Учитель — не человек, он — функция. Он не ест, не пьет, не ходит в туалет, не злится, не болеет и не устает… Я усмехнулся своим мыслям, уселся за учительский стол, достал из ящика стола контейнер с макаронами и котлетами и принялся перекусывать, салютуя ложкой входящим в кабинет семиклашкам.
— Приятного аппетита, Георгий Серафимович! — пожелали мне удивленные девочки-припевочки.
— Шпашыба! — откликнулся я ртом, полным еды. — Журнал шуда не кладите, жаляпаю!
* * *
Глава 13
Эффект обратного действия
Это было даже забавно: чтобы подтвердить статус аристократа — нужно обязательно ехать в Гомель. Гомель — город губернский и насквозь земский! Но Дворянское собрание располагалось именно тут.

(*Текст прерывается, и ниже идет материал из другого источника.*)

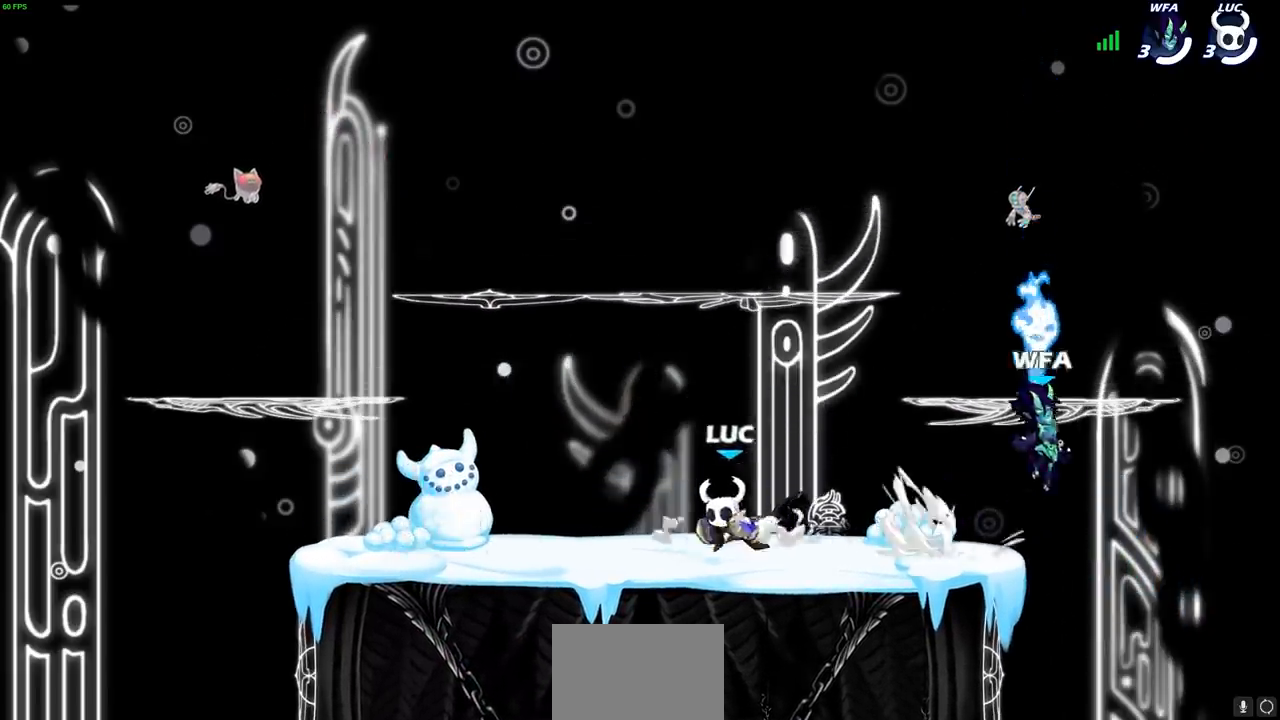
{"buttons": [], "left_stick": "up-right", "right_stick": "center", "events": [[17, "left_stick", "up-right"], [117, "left_stick", "up-left"], [200, "left_stick", "right"], [283, "left_stick", "up"], [350, "left_stick", "right"], [467, "left_stick", "up-right"]]}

И всем ясновельможным панам и напыщенным баринам приходилось покидать уютные песочницы своих юридик и ехать в махровую земщину, где — подумать только! — им необходимо в одних и тех же очередях с простолюдинами заряжать электрокары на общих станциях, столоваться в ресторанах, где нет отдельного зала для привилегированных сословий!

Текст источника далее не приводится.